Notice three other strategies in the three paragraphs above:
- Short sentences – sometimes just one word. Want to get a reader all the way to the end of your sentence? Make it one word in length!
- Short paragraphs. The same logic I used for short sentences applies here.
- Ask a question. By their very nature, questions engage the reader. “Hey! Do you have any spare change?” As much as you want to NOT be engaged by that question, it always engages you on some level, whether it’s sympathy, anger, or somewhere in between.
The contrarian approach
Few things get our attention faster than running into a jerk. That aspect of human nature is at the heart of what makes the contrarian approach work.
Here’s what you do:
- Think about your keyword,
- Choose the one thing almost everyone would agree on,
- Start your article by declaring the exact opposite of the general opinion.
There’s also a lot of the roller coaster effect in this technique.

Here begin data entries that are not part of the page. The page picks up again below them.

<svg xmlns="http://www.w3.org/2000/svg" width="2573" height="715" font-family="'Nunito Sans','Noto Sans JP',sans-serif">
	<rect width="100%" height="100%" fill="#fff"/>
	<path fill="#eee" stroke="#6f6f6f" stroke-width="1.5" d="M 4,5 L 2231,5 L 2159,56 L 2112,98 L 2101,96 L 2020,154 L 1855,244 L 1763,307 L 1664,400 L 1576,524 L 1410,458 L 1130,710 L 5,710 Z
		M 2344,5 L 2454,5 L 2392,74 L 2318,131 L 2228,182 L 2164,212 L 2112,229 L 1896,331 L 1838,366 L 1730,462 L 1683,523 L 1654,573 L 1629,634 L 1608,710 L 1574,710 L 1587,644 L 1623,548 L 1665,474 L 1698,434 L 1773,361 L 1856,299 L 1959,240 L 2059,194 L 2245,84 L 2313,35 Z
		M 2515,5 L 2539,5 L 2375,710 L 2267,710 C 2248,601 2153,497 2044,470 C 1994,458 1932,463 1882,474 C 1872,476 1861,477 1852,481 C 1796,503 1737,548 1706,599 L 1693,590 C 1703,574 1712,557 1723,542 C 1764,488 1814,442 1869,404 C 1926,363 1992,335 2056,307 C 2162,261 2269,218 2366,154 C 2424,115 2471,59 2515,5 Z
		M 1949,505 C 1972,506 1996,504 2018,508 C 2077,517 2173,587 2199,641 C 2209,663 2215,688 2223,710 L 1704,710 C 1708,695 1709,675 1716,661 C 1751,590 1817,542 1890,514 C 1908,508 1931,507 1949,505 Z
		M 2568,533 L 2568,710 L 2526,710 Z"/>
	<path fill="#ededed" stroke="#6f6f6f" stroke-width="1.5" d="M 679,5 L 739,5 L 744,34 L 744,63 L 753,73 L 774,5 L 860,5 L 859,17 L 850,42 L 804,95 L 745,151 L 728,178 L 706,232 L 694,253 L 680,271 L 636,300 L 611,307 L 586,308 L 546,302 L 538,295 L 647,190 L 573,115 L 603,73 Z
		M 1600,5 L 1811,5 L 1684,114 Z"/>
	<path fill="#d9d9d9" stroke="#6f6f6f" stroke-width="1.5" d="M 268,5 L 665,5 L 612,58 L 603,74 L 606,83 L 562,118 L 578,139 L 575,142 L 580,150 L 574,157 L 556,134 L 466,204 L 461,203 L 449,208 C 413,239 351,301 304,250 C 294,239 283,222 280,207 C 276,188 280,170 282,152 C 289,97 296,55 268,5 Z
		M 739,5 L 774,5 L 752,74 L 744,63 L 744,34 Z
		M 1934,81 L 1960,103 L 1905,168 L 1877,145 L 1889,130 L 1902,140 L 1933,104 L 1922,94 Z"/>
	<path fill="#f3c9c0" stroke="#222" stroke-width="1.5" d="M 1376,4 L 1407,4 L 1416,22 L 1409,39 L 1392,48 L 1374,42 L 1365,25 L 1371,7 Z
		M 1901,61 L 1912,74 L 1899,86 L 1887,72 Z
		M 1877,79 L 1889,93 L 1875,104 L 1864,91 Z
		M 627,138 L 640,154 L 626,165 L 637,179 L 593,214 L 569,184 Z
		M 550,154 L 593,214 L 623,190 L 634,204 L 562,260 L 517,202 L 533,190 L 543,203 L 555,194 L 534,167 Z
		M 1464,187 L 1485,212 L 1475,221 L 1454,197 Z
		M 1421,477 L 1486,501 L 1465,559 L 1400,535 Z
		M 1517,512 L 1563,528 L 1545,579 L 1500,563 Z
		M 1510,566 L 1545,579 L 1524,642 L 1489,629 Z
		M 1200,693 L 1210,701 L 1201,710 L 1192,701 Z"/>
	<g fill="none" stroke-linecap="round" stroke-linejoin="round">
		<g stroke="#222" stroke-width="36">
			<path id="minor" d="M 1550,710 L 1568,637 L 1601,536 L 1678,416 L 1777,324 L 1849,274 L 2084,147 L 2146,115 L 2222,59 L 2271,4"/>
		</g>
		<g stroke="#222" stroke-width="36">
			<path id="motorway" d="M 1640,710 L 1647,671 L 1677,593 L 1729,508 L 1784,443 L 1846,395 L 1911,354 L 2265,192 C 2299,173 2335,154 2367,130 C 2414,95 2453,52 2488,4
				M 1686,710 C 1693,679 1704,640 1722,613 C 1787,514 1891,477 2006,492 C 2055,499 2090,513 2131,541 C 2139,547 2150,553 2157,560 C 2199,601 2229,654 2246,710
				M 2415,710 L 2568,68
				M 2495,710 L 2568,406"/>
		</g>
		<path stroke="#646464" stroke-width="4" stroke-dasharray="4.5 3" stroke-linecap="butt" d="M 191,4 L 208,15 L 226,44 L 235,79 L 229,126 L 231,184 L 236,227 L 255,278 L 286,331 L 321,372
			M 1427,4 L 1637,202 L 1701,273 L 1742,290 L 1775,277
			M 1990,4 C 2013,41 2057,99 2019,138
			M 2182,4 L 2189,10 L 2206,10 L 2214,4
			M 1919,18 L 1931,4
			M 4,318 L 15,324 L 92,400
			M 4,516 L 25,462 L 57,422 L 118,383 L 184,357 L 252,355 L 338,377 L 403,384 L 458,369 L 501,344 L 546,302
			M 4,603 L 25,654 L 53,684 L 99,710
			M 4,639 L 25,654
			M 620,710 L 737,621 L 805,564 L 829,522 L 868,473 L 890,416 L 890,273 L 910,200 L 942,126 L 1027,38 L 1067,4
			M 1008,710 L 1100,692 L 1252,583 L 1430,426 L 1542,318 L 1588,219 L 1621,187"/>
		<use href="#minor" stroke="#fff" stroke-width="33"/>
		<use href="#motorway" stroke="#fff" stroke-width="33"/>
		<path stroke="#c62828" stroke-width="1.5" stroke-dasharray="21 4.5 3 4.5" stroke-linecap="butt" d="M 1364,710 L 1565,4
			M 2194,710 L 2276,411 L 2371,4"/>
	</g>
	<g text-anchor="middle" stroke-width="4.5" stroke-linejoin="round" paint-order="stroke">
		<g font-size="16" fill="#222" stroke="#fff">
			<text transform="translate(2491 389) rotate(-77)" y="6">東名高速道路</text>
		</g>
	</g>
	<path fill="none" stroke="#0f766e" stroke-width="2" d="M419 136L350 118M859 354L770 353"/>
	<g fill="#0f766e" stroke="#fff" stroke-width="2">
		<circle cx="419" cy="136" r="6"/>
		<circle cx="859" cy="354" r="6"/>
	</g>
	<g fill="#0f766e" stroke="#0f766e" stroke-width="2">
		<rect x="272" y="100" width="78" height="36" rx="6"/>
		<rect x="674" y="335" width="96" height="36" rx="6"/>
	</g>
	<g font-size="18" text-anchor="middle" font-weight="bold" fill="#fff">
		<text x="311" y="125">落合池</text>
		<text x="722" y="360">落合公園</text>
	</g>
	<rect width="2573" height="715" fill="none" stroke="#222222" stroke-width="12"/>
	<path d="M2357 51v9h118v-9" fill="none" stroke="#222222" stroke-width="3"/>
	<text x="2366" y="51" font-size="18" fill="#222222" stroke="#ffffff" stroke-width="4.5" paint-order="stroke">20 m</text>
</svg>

Readers are expecting to hear the same things rehashed, but you go over the top and plummet down the opposite side of the issue. And, like a roller coaster, you can change directions again and head back toward conventional wisdom – you just need to be sure your context supports the points you want to make.
If I were writing about low mortgage rates, I might start like this:
So you think low mortgage rates are good?
Try telling that to the thousands of homeowners who were sold on low mortgage rates and then ended up losing their pants, er I mean homes, in the housing market collapse!
Some low mortgage rates are good, others are assassins disguised as your friend.
Do you know the difference?
The over-the-top technique
If the contrarian approach is to start out painting a picture that is worse than everyone believes, the over-the-top technique is the opposite. It paints a picture that hypes every good feature associated to your keyword to the Nth degree.
Going back to my solopreneur lifestyle keyword, I might write something like this:
The solopreneur lifestyle saved my life.
No. I’m not exaggerating: It literally saved my life.
You see, last December I was diagnosed with a rare autoimmune disease and the treatment is to drastically suppress my immune system. If I were still teaching school and exposed to every virus inhabiting those snotty-nosed kids, it could kill me.
In a world…
Lake Bell stars in a film built around that famous movie trailer line (imagine a low male voice): “In a world…” Excuse the rabbit trail, but if you haven’t seen the movie, you need to check it out.
Those three words allow you to construct any reality you desire. You can use those three words, if you like, but it’s the idea of an alternate universe that I want you to get a hold on. I’ll use them in my example:
In a world where low mortgage rates rule supreme and bankers are shaken to their very core, men and women like you are finally able to take control of their financial lives.
If this world sounds too good to be true, it’s time you were exposed to the fact that…
Similar to the In-a-world technique is the “Imagine” tactic. You invite your reader to imagine a certain reality or situation and then use that as your springboard. Both of these require strong language that stirs the reader’s emotions. You want your imagery to come alive in the reader’s head.
This is far from a comprehensive list of ways you can get your keywords plugged into your lead without resorting to antiseptic prose. In fact, it would be very easy to follow any of these approaches with storytelling.
For more advice on the subject, check out “Opening Sentences that Close the Sale,” by Karon Thackston. She takes a different track. She doesn’t focus on keyword incorporation at the beginning, but instead analyzes a range of leads keeping an eye on the success Reader’s Digest has had over the years with engaging readers.